In November, Abrams was able to raise $34 million in one month, specifically for the Senate runoffs. Much of this money has been distributed to grassroots organizations. Southerners On New Ground, Southern Center for Human Rights, Social and Environmental Entrepreneurs, and the Georgia Chapter of the NAACP all received contributions before November 3. But after the general election, nine organizations received $100,000 from Fair Fight PAC, and Georgia STAND-UP received $50,000. Stacey Abrams’s other organization focused on getting people to participate in the census, Fair Count, received $750,000, despite the fact that the census-counting period had finished.

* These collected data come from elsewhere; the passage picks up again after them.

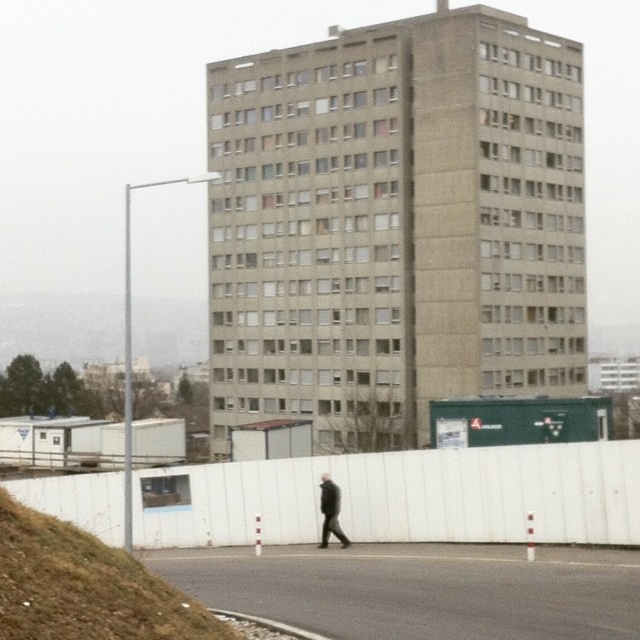
Is gray concrete building at center in front of dark gray coat at center?

No.

Looking at this image, which is more to the left, gray concrete building at center or dark gray coat at center?

gray concrete building at center

Is point (544, 152) positioned before point (339, 504)?

No, (544, 152) is further to viewer.

At what (x,y) coordinates should I click in order to perform the action: click on gray concrete building at center. Please return your answer as a coordinate pair (x, y). The height and width of the screenshot is (640, 640). Looking at the image, I should click on (394, 225).

Is point (17, 518) less distant than point (326, 477)?

Yes.

Which is behind, point (29, 576) or point (326, 520)?

Point (326, 520)

Where is `green grass at lower left`? green grass at lower left is located at coordinates (84, 586).

Locate an element on the screen. This screenshot has width=640, height=640. green grass at lower left is located at coordinates (84, 586).

Does gray concrete building at center appear on the left side of green grass at lower left?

From the numbers we have so far on the runoff, the success in diversifying the electorate has continued. Three million voters participated in early voting for the Senate runoffs, a record number. Black voters in particular have made up a greater percentage of the electorate in the runoffs than during the 2020 general election, and 114,000 voters who did not participate in the general election at all have voted in the runoffs. About 37 percent of those new voters are Black, a much higher number than their overall percentage of registered voters (30 percent).
Prior to 2020, election funding was scarce in Georgia, Gonzalez says. The attention that came with the general election and Stacey Abrams changed that. But he adds that groups like his and those within the ProGeorgia coalition are focused on creating a cycle of continued participation. And there are organizations in other places hoping to get the same kind of attention for their efforts. “We’re in a better place now, but there’s groups in Alabama and groups in Mississippi doing that kind of work,” he says.
Stacey Abrams was able to bring money and resources to existing organizations in Georgia that previously wasn’t flowing. But as she told New York magazine, “It can be undone just as quickly and as effectively as we did it.”